Maria Rus

Personal information
- Born: 19 January 1983 (age 43) Sângeorz-Băi, Romania
- Height: 1.83 m (6 ft 0 in)
- Spouse: Lucian Sânmărtean ​ ​(m. 2010)​
- Children: 1

Sport
- Events: 400 metres 4 × 400 metres relay
- Club: CSM Bistrița CS Farul Constanta

= Maria Rus =

Romanian sprinter (born 1983)

Maria Rus (born 19 January 1983) is a Romanian former sprinter who specialized in the 400 metres and later 400 metres hurdles. Her most significant achievements was a bronze medal in the 4 × 400 metres relay at the 2004 World Indoor Championships.

==Individual achievements==
In age-specific competitions, Rus competed at the 1999 World Youth Championships without reaching the final before finishing fourth at the 2000 World Junior Championships and sixth at the 2001 European Junior Championships. She also won silver medals at the 2001 and 2003 Balkan Indoor Championships.

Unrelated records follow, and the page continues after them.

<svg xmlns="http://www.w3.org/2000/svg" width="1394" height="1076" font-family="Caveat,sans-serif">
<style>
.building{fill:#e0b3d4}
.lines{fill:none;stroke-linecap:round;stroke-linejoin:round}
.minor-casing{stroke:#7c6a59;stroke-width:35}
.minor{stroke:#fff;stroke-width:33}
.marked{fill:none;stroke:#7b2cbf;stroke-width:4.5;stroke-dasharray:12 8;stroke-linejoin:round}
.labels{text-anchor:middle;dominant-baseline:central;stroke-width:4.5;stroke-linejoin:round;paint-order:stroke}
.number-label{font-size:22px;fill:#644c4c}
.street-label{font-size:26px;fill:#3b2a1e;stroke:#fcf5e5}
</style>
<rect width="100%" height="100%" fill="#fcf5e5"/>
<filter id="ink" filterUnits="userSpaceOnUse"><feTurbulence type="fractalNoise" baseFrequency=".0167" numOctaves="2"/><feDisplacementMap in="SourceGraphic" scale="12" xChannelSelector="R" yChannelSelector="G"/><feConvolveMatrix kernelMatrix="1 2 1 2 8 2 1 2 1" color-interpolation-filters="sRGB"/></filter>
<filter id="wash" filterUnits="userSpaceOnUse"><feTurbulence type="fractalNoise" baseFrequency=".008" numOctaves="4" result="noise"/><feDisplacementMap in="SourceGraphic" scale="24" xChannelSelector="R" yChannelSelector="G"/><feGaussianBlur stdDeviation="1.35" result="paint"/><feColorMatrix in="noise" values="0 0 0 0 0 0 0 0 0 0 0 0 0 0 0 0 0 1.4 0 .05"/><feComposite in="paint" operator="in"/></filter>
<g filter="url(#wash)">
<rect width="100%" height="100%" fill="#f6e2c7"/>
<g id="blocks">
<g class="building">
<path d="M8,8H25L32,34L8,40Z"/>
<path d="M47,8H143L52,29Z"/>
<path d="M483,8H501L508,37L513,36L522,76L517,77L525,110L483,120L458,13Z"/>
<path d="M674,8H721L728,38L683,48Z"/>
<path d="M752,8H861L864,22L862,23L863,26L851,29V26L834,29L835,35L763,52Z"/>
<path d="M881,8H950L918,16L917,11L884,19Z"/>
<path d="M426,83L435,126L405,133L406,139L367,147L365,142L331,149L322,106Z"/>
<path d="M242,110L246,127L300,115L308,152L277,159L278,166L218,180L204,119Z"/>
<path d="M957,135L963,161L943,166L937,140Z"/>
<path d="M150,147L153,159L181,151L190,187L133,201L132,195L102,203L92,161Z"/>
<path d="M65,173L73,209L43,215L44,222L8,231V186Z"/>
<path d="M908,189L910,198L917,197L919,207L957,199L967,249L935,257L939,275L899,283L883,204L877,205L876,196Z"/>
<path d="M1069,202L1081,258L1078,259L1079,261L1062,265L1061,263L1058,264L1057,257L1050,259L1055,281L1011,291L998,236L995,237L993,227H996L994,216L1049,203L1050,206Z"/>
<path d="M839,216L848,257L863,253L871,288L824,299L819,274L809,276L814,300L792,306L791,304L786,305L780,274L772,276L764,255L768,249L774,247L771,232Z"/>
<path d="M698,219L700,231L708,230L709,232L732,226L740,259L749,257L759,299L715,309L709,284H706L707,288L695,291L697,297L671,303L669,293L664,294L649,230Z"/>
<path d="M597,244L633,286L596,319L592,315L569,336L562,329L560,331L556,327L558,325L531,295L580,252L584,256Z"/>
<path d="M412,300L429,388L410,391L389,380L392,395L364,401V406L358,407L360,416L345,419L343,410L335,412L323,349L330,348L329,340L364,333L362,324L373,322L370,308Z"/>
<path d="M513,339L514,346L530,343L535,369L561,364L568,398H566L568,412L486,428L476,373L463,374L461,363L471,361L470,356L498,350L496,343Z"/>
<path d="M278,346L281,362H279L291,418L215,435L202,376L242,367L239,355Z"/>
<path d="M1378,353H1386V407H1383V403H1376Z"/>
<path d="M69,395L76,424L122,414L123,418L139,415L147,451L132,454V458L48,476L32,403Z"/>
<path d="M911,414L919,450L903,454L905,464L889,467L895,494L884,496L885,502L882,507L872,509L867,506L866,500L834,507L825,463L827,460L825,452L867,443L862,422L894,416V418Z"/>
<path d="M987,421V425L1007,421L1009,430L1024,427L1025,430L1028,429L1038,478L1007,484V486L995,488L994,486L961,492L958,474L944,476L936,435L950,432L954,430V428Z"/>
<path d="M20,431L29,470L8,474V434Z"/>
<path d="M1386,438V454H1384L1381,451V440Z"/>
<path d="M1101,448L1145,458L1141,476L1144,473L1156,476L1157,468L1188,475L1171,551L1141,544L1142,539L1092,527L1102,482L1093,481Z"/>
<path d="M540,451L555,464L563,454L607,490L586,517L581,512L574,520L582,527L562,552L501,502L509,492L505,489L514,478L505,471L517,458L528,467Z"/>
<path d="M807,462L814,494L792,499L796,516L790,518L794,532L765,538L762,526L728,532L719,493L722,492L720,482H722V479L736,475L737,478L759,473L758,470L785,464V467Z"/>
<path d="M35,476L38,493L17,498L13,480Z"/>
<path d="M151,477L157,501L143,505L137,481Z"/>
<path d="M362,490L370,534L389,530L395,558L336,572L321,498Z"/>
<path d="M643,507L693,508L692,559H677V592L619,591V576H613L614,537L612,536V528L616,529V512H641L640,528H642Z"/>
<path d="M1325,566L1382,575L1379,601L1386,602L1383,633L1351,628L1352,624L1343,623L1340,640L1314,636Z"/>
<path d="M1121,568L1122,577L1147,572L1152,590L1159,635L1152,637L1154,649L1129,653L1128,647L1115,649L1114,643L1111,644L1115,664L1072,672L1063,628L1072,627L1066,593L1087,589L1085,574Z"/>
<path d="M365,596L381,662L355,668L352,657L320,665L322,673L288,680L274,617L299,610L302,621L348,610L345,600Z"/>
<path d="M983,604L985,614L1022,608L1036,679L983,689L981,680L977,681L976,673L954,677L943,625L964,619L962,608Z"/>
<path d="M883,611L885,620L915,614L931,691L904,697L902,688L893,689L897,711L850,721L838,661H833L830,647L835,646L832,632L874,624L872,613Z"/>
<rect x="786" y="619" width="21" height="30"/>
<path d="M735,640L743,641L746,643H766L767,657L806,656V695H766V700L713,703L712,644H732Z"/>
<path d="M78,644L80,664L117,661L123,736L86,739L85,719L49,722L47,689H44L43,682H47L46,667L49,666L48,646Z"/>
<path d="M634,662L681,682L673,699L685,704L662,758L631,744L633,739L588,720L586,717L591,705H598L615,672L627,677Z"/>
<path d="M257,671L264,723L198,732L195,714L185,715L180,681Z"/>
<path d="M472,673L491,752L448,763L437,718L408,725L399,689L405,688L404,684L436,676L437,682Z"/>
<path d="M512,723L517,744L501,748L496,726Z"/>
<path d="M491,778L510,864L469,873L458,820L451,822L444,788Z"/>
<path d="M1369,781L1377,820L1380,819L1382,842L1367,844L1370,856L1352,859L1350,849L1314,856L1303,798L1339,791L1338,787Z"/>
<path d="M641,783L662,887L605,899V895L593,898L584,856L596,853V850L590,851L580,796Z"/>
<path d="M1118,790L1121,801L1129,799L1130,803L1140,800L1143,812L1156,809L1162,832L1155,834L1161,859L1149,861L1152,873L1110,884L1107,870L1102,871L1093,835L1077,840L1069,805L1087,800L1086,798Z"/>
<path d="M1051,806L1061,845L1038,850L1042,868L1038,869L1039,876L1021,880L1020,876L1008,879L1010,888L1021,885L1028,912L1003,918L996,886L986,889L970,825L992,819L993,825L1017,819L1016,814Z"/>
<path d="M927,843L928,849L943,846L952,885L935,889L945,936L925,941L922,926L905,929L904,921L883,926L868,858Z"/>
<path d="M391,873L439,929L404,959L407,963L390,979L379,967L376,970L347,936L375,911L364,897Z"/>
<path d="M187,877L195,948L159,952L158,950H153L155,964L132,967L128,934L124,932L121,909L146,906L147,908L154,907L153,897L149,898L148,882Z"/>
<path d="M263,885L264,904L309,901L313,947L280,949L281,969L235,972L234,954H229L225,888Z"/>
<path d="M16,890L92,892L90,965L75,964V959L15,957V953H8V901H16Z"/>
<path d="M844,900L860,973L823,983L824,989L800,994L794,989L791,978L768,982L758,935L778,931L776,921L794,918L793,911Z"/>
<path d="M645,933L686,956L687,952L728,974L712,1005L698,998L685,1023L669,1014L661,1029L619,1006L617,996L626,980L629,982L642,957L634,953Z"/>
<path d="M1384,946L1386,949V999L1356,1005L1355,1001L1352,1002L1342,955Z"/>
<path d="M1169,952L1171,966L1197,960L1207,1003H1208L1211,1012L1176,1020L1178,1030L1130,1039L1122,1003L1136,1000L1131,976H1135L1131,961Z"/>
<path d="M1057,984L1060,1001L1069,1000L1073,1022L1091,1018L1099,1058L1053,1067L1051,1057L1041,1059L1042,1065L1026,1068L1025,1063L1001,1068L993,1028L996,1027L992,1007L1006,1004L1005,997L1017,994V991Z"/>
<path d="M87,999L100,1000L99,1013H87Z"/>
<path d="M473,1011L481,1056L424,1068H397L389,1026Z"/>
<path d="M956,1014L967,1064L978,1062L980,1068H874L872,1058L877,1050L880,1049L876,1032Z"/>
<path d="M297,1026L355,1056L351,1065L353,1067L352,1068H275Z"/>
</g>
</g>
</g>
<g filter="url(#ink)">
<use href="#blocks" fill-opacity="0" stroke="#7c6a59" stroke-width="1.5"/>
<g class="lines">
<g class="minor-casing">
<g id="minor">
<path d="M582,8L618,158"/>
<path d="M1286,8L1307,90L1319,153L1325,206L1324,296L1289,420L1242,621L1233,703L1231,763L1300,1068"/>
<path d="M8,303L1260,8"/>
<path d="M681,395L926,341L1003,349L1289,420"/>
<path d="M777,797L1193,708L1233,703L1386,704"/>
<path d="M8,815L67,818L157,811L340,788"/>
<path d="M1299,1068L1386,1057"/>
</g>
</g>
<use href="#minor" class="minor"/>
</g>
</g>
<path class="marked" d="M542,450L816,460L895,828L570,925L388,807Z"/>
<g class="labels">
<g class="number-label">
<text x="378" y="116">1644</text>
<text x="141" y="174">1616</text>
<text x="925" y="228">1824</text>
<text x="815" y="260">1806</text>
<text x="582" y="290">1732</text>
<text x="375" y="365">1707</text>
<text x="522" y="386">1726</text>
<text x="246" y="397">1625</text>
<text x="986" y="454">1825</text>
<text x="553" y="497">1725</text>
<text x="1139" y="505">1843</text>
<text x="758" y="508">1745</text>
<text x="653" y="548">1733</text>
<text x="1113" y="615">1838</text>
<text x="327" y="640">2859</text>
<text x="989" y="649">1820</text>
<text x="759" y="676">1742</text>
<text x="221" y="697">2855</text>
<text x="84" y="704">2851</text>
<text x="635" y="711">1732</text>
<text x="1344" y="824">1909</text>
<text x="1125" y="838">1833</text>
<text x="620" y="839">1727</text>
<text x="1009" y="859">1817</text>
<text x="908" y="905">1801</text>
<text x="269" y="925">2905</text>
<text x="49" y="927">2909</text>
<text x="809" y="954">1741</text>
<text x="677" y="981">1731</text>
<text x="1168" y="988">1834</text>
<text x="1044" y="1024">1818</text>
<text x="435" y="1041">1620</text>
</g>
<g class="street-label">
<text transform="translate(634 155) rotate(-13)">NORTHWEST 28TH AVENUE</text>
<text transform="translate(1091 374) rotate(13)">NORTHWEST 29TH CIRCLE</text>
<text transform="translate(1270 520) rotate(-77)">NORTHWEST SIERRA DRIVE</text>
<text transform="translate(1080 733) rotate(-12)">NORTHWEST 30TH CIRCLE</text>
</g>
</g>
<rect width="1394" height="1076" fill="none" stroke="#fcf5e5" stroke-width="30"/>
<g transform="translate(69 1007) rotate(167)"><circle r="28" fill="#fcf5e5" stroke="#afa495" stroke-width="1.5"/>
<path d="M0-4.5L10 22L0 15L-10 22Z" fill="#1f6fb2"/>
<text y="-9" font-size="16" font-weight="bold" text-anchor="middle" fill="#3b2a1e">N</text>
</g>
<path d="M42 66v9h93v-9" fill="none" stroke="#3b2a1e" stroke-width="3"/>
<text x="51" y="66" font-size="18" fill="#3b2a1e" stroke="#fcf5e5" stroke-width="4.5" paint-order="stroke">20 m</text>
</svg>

Changing her main event to the 400 metres hurdles in 2003, Rus won the bronze medal at the 2003 European U23 Championships, finished fourth at the 2003 Summer Universiade and won the gold medal at the 2004 Balkan Championships. Rus became Romanian indoor champion in 2003, and then became dual national champion in both the 400 flat and 400 hurdles in 2003 and 2004. Rus also competed in several European Cup Super League meets.

Her personal best times were 52.64 seconds in the 400 metres, achieved in June 2004 in Bucureşti; and 56.09 seconds in the 400 metres hurdles, achieved in July 2004 in Istanbul. From her bronze medal run at the 2004 World Indoor Championships, she still holds the Romanian indoor record in the 4 × 400 metres relay.

==Relay==
In age-specific competitions, Rus was a part of Romanian teams that won bronze medals at both the 2000 World Junior Championships and the 2001 European Junior Championships. In 2004, she helped win a bronze medal at the 2004 World Indoor Championships, before competing at the 2004 Olympic Games and the 2005 World Championships without reaching the final.